Hoye v. Meek

795 F.2d 893 (10th Cir. 1986)

Facts

Hoye (P) filed suit against Meek (D) and other members of the board of Guaranty Trust Company. P was the trustee in bankruptcy for the estate of Guaranty Trust Company. The problems started with Guaranty's highly leverage investment in Ginnie Mays between January 1977 and December 1978. As interest rates rose, Guaranty sustained increasing losses on their investments. One of Guaranty's stated investment policies was that no more than $100,000 would be placed in any type of investment. Excepted from this limitation were government securities. For seven years, the company operated at a profit, and periodic bank examinations did not disclose any major problems. In 1978, serious problems were uncovered by a bank examiner as records did not reflect recent investments in Ginnie Mays. In January 1977, through the initiative of Maxwell Meek, and unknown to D and the other directors, Guaranty had begun investing in Ginnie Mays which were subject to repurchase contracts.

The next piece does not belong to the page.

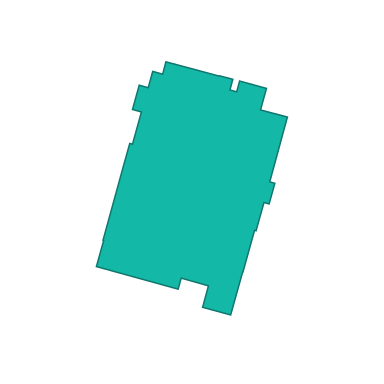 the district of Carlos Tejedor, Buenos Aires, Argentina, rotated 60°
{"feature_id": "61730980B61876831945092", "entity_name": "Carlos Tejedor", "entity_type": "district", "adm_level": 2, "iso_a3": "ARG", "parent_name": "Argentina", "parent_adm1": "Buenos Aires", "projection": "orthographic", "projection_center": [-62.467, -35.397], "detail": "fine", "context": "isolated", "style": "filled", "palette": "teal", "viewbox_px": 384, "rotation_deg": 60, "n_neighbors": 0, "source": "geoboundaries", "source_scale": "gbopen_adm2", "svg_char_len": 591}
<svg xmlns="http://www.w3.org/2000/svg" viewBox="0 0 384 384"><g transform="rotate(60 192 192)"><path d="M208.8,312.1L269.2,252.6L261.2,244.4L281.5,224.7L297.2,240.5L317.8,220.0L286.7,188.2L286.9,188.0L256.5,157.0L257.6,155.9L237.1,134.9L240.9,131.2L225.9,115.9L222.1,119.6L174.8,71.9L155.2,91.6L139.5,75.7L119.7,95.3L127.6,103.2L122.6,108.1L114.8,100.3L105.1,110.1L105.3,110.4L66.2,149.5L75.3,158.5L67.9,165.7L79.8,177.8L73.1,184.3L90.8,202.3L97.4,195.8L120.8,219.6L118.8,221.6L136.5,239.7L189.3,293.2L189.8,292.7L208.8,312.1Z" fill="#14b8a6" stroke="#0f766e" stroke-width="1.5"/></g></svg>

At the end of the repurchase term, Guaranty had the option of paying its broker the full purchase price and taking delivery or renewing the contract. Guaranty continually opted to roll over the investment through repurchase contracts. As interest rates rose, the market value declined. As Ginnie Mays were considered government securities, they were exempted from the $100,000 limit. Guaranty got in deep trouble because it elected to finance the purchase of these contracts and within two months of the initial investment it had lost $521,420.90. This was because Guaranty had to pay the broker interest and cover any market price differential. By October 1977, the money allocated to repurchase contracts was $628,219.77; this exceeded the net worth of Guaranty. Between October 1977 and December 1978, Guaranty spent an additional $790,717.62 on repurchase contracts. Total losses amounted to $1,418,937.39 The district court held that Ds had breached their duty of care by failing to curb the investments while losses on the investment exceeded the company's assets. The court also held that Ds failed to monitor investment decisions and results and gave excessive authority to his son.